• SOURCE MATERIAL:
··········
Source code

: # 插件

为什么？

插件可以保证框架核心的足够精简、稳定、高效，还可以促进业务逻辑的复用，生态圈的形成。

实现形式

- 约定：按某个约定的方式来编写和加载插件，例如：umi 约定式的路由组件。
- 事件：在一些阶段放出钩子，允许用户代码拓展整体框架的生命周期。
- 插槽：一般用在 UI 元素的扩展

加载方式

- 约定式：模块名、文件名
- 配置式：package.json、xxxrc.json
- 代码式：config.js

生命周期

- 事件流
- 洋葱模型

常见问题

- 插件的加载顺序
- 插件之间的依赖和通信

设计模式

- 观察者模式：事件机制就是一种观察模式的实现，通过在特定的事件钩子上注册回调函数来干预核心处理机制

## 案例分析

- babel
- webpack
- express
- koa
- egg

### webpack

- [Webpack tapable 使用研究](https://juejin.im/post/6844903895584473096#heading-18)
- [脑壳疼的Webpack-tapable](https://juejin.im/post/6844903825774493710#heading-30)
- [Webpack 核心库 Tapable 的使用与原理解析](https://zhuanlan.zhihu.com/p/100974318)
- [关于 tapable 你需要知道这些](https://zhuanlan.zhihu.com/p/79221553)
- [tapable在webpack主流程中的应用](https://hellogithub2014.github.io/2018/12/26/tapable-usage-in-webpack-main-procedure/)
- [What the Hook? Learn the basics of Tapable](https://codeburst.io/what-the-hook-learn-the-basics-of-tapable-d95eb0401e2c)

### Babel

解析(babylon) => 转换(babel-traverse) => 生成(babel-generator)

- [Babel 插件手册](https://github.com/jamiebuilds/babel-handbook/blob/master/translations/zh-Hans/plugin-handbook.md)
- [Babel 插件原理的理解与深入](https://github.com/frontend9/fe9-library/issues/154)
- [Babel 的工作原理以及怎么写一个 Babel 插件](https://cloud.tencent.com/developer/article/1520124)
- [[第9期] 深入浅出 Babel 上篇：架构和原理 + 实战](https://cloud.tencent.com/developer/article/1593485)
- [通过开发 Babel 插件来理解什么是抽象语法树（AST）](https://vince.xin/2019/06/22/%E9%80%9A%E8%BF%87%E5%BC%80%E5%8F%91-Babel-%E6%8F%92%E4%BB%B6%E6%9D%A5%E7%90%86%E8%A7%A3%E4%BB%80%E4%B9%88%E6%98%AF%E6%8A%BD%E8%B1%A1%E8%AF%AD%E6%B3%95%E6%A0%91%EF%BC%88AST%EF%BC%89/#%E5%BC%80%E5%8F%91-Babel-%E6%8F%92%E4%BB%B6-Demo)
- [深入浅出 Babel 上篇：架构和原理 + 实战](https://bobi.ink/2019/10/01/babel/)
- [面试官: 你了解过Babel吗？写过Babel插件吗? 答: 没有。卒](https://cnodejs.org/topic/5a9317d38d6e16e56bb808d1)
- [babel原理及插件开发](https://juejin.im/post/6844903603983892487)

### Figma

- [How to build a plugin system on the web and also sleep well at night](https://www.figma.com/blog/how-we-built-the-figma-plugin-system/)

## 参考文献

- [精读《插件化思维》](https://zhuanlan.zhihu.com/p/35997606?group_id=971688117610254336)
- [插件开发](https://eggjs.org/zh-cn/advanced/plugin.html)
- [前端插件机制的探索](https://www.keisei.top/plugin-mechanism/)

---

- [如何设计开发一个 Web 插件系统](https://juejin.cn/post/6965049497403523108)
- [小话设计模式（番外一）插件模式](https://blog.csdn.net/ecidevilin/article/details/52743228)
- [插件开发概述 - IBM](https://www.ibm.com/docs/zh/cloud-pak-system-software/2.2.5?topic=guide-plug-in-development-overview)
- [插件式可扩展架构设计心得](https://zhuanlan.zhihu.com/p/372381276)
··········
• WHAT NEEDS TO BE DONE:
Locate every line in the records that contains the string "topic", and copy each of those lines out in full.

• ANSWER FOR THE TASK:
- [面试官: 你了解过Babel吗？写过Babel插件吗? 答: 没有。卒](https://cnodejs.org/topic/5a9317d38d6e16e56bb808d1)
- [插件开发概述 - IBM](https://www.ibm.com/docs/zh/cloud-pak-system-software/2.2.5?topic=guide-plug-in-development-overview)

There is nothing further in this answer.